Some contractors are expressing concern about potential prohibitive requirements on contractor teaming arrangements and joint ventures that could hurt small and mid-sized businesses in the mega IT contract CIO-SP4.
The latest National Institute of Health’s Information Technology Acquisition and Assessment Center (NITAAC) governmentwide acquisition contract is expected to be worth $40 billion. CIO-SP3 ends in May 2022. Civilian agencies, with the Department of Health and Human Services being the top one, account for three-quarters of NITAAC orders while the Defense Department accounts for the rest.
The GWAC has a heavy small-business footprint and includes set-asides; average orders for small business, HUBZone, SDVOSB, 8(a), and Women Owned range from $15,000 to $400 million in CIO-SP3. In fiscal year 2019, 62 awards totaled more than $3.5 billion under CIO-SP3, and 106 awards accounted for more than $1.8 billion to small businesses.
NITAAC says contracts are awarded through a comprehensive evaluation process including technical capabilities, past performance, and small business subcontracting plans. For CIO-SP4, “the ceiling value of each contract will increase, likely from $20 billion to $40 billion,” there may be “a phased evaluation approach that requires vendors to fill out a self scoring sheet” that “may be evaluated using a point system and cut-off,” and “corporate experience will likely be used as an evaluation factor,” according to NITAAC. “The number of small business awards will likely stay about the same from CIO-SP3 to CIO-SP4.”
Contractor teaming arrangements and joint ventures form in the CIO-SP4 competition to level the playing field and help mid-tier and small businesses meet qualification requirements such as health subject matter expertise. At a November AFCEA-sponsored NITAAC information-sharing session, contractors were told that all CTAs and JVs must have had experience working on the same corporate experience project together for it to be used toward the self-scoring sheet, and corporate experience from members of a CTA defined in FAR 9.601(1) may be used if the members worked together on that project.

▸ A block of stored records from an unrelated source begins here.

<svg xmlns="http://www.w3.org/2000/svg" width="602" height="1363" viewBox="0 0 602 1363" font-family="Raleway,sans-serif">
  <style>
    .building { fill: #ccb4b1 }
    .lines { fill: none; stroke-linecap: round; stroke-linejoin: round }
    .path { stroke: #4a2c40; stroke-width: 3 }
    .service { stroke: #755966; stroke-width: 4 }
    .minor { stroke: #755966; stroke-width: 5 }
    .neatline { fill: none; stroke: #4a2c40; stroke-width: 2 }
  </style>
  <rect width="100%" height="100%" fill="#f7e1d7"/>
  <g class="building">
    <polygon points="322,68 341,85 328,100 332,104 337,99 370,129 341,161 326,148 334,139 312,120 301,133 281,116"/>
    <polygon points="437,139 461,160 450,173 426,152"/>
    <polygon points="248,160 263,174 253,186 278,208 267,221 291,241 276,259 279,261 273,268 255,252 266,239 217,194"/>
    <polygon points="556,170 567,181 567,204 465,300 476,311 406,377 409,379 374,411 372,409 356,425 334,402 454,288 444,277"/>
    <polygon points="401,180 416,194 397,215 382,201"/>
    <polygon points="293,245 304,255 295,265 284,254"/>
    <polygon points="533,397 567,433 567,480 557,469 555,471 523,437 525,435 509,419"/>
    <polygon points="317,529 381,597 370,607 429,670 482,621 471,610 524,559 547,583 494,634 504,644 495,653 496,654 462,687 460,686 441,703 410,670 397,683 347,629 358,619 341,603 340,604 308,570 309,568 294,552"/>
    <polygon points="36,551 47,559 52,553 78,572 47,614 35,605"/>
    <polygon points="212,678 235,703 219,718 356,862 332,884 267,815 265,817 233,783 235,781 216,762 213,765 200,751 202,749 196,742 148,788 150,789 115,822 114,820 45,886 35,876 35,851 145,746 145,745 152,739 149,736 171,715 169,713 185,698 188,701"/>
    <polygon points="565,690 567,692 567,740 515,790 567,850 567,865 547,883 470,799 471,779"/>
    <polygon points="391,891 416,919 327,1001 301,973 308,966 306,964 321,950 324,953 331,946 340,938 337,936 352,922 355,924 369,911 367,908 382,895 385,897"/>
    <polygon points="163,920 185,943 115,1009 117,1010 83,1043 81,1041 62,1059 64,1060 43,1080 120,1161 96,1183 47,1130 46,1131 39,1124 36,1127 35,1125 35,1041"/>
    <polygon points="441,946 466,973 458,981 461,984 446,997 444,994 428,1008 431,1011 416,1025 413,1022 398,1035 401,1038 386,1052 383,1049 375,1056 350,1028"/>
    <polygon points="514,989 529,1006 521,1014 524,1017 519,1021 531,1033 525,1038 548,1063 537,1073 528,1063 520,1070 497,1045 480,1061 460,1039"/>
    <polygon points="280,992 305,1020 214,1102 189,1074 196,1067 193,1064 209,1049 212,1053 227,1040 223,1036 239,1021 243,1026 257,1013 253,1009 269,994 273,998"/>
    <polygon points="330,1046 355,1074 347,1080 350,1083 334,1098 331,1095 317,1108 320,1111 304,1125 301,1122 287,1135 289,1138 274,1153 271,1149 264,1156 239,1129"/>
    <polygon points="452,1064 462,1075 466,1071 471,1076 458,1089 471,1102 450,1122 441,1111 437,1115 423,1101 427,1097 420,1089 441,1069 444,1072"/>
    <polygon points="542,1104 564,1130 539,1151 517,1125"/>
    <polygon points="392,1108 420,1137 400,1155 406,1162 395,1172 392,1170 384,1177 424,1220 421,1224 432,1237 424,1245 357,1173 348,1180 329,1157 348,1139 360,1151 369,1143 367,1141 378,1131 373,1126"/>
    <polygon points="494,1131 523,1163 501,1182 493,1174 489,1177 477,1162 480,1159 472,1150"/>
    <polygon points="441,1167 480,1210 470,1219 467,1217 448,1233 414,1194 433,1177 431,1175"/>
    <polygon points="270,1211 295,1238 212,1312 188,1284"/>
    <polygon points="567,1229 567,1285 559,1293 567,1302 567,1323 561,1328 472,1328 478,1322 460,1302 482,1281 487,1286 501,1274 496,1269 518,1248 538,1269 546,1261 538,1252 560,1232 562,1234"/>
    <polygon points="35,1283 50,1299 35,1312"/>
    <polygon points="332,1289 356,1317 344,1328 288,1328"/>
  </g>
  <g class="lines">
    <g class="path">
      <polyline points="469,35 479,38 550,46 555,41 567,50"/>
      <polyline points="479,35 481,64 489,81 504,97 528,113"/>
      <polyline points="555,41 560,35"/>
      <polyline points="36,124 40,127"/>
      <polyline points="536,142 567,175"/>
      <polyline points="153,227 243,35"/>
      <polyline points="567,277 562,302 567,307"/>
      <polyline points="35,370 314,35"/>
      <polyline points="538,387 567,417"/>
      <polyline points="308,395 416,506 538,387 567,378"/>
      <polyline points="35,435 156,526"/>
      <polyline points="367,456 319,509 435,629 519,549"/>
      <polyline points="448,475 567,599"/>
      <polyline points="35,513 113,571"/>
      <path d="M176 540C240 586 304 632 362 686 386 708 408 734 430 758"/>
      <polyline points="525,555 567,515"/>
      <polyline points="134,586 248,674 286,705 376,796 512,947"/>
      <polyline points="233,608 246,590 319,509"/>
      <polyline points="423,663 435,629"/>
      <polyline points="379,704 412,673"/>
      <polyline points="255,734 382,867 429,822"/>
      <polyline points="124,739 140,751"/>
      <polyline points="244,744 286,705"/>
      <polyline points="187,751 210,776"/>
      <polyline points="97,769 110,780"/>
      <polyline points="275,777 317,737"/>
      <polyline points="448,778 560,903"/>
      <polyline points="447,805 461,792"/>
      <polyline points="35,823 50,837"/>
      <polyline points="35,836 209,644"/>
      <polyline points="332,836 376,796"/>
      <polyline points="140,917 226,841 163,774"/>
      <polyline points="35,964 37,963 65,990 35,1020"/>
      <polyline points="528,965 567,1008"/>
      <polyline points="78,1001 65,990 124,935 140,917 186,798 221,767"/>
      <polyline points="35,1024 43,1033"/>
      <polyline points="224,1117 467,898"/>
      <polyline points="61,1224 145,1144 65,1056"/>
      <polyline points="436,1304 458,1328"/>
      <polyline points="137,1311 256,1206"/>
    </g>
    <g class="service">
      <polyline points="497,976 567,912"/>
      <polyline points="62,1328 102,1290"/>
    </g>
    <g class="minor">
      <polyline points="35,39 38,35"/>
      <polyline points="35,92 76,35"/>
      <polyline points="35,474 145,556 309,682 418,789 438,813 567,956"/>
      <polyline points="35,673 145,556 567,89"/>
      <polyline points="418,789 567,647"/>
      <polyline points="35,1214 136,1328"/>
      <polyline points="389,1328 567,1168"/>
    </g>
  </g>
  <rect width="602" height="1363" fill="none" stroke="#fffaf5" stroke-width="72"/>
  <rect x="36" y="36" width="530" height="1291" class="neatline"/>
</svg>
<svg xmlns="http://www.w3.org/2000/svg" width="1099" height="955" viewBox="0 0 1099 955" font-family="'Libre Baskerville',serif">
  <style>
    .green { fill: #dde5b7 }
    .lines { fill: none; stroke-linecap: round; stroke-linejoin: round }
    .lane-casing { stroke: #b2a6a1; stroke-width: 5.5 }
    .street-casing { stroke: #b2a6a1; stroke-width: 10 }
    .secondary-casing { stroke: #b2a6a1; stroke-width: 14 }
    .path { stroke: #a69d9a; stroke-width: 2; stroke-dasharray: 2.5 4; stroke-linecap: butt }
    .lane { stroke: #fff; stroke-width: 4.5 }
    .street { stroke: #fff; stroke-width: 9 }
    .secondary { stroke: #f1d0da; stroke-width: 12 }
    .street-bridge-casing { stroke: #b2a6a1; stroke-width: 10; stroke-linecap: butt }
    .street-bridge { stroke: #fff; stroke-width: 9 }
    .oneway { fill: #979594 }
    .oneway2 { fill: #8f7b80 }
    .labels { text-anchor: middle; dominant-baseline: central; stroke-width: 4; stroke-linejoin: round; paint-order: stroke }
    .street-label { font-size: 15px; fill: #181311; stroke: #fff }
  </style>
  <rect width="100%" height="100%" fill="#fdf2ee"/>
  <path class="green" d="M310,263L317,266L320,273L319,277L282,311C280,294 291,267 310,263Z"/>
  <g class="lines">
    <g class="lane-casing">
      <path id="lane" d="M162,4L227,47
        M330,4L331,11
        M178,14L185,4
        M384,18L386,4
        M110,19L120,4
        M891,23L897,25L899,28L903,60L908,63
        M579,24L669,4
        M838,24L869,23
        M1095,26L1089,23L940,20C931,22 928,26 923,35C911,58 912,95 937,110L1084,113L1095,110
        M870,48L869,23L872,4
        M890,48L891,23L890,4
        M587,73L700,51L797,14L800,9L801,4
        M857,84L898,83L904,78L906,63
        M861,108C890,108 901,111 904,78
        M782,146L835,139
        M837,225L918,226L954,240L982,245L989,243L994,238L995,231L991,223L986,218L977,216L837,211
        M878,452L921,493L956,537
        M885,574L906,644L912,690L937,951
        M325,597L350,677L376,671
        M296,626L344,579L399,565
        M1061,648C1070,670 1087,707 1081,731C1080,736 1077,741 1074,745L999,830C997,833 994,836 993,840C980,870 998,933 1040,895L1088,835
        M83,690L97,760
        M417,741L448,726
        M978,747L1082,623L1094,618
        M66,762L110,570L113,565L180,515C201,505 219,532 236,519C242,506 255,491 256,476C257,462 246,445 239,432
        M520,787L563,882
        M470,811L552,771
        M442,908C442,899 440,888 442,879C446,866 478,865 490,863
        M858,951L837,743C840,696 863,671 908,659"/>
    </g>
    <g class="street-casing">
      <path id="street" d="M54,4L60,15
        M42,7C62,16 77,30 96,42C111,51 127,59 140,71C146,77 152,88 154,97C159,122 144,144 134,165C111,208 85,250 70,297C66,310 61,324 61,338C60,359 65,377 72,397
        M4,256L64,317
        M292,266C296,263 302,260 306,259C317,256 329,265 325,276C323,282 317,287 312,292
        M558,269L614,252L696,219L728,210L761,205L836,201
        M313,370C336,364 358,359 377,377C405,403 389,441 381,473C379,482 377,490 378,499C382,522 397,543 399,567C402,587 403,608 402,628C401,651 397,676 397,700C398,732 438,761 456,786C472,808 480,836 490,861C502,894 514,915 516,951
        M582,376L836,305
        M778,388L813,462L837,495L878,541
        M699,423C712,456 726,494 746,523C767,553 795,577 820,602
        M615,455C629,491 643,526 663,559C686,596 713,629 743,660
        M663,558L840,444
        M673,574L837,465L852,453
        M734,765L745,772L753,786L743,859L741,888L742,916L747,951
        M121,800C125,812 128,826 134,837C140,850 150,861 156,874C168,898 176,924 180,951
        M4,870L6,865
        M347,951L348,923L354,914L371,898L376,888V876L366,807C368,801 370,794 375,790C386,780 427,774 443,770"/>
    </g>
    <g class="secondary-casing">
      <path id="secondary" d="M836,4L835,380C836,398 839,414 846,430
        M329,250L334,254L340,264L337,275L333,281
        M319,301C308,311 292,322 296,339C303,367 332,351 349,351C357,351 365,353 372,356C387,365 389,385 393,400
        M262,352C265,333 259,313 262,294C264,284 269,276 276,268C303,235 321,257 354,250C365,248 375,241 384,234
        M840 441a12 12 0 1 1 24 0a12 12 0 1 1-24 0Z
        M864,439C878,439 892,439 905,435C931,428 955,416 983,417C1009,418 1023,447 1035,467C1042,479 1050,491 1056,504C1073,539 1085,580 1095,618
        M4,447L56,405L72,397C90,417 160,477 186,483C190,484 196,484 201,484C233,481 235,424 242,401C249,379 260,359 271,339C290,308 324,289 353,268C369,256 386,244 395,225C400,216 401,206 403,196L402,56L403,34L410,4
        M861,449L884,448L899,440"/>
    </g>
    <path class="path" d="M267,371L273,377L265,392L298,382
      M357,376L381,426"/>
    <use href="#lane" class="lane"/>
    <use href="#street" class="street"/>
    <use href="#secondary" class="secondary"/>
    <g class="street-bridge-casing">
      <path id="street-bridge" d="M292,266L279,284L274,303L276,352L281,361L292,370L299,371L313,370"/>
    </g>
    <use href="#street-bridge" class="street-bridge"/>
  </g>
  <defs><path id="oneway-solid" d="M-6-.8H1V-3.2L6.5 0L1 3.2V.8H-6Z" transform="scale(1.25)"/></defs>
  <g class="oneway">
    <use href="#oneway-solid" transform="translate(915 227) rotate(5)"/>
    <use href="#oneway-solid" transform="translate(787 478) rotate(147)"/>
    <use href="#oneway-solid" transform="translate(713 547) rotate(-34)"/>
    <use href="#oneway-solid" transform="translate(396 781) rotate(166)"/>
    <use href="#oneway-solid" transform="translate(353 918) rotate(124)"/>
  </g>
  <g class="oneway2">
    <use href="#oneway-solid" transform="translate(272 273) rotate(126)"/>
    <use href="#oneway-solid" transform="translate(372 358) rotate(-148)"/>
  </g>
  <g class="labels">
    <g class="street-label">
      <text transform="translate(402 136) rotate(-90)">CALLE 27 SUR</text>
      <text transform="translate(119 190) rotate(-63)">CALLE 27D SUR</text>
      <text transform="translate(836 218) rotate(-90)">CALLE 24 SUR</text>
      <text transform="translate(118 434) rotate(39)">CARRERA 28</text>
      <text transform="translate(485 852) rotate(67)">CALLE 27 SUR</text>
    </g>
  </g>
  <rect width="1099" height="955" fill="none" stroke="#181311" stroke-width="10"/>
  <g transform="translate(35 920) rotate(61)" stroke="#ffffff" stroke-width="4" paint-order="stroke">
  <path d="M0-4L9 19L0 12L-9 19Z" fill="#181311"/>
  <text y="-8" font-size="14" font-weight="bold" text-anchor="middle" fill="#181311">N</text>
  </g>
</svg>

Concerned industry members argue this requirement would not benefit the government’s goals but would reduce the number of qualified teams able to compete and disproportionately impact small and mid-tier firms. They also note that such a change this late in the process — without the potential RFP requirement highlighted at numerous earlier CIO-SP4 outreach events spanning more than a year — leaves in limbo some companies that have heavily invested in CTA and JV formation for CIO-SP4 without a reason to believe that corporate experience could be limited or conditioned.
These industry members argue that the government should allow the corporate experience of any CTA or JV team member to be used for self-scoring, without the requirement for such experience to have been shared by all members that runs counter to previous evaluations of CTA and JV experience on other GSA GWACs. If agency vehicle users desire shared experience for specific task orders, industry officials argue such a requirement could be established at the task order level. And instead of a blanket prohibition, concerned industry members say the government can evaluate risk under Evaluation Factor 3 by considering the logic and efficacy of the roles assigned to each CTA or JV member, as well as the relevance of team member experience to those roles.
The final RFP has been delayed anticipated and is expected to be released in the next couple of weeks. Industry protests are expected if the RFP includes the restrictive CTA and JV requirements.
NITAAC says questions and comments on the final RFP will be due Feb. 1 with a proposal due date of March 15. The source selection award process is anticipated in early fall, leading to a Jan. 31, 2022, award issuance deadline. Protests would be reviewed from February to April 2022.